Pink Eye - Conjunctivitis
One of the most common reasons for a child to see a pediatrician is for a red eye, commonly referred to as "pink eye." The medical term for a red eye caused by inflammation is "conjunctivitis." It can be caused by bacteria, a virus, an allergic reaction, an irritative source such as smoke or pollutants, or trauma.
The most common type of conjunctivitis is viral and is usually associated with upper respiratory infections. It should be considered contagious. Viral conjunctivitis often starts in one eye and goes to the other. If yellowish or greenish discharge accompanies the redness and watering, then bacteria may be the cause of the infection, and antibiotic eye drops are often prescribed. Antibiotics will not cure a viral conjunctivitis which may take from three to 14 days to resolve.

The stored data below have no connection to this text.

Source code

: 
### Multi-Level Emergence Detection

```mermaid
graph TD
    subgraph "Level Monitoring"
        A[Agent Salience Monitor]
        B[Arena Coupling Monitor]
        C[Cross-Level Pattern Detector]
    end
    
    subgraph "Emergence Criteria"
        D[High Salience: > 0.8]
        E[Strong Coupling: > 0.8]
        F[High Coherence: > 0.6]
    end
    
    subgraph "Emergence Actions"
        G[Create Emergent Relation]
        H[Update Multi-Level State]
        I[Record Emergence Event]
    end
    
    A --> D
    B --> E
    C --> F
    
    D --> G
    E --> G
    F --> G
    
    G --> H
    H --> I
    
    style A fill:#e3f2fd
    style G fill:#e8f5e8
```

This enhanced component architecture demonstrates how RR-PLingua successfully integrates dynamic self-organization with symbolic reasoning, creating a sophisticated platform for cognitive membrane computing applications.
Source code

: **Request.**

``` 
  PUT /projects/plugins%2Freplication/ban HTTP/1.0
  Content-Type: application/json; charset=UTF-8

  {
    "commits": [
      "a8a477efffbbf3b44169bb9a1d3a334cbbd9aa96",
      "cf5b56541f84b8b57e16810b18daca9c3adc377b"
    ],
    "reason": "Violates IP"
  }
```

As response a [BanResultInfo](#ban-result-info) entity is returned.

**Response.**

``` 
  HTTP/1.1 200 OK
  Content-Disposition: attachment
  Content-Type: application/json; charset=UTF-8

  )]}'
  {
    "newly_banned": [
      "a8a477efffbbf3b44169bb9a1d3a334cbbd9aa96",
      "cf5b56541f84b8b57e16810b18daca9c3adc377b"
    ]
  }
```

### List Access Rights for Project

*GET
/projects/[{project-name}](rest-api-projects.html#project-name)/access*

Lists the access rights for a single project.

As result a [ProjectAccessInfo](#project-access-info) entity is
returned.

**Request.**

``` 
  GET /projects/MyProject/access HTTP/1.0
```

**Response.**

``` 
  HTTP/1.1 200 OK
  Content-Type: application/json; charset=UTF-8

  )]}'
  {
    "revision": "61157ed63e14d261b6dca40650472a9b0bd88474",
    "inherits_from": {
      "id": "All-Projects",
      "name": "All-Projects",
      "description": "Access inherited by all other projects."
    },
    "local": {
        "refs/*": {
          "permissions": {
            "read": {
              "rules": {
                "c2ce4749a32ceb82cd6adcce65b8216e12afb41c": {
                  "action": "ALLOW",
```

In contrast, allergic conjunctivitis will show itching as its most common symptom. It almost always involves both eyes with a whitish mucus discharge and mild eyelid swelling. Allergic conjunctivitis can be treated with cold compresses and antihistamine eye drops for symptomatic relief, but often recurs due to the chronic nature of the allergic condition.
When a red eye occurs in one eye only, an early bacterial or viral conjunctivitis can be present. However, conditions such as corneal abrasions from trauma or from herpetic corneal disease have to ruled out.
It is important to have your pediatrician evaluate your child’s red eye completely. If there are any questions as to its cause, a prompt referral to an ophthalmologist is appropriate. A good medical history can tell the ophthalmologist whether or not the red eye is due to an infectious, allergic, or traumatic cause and will aid in the treatment course prescribed for the patient.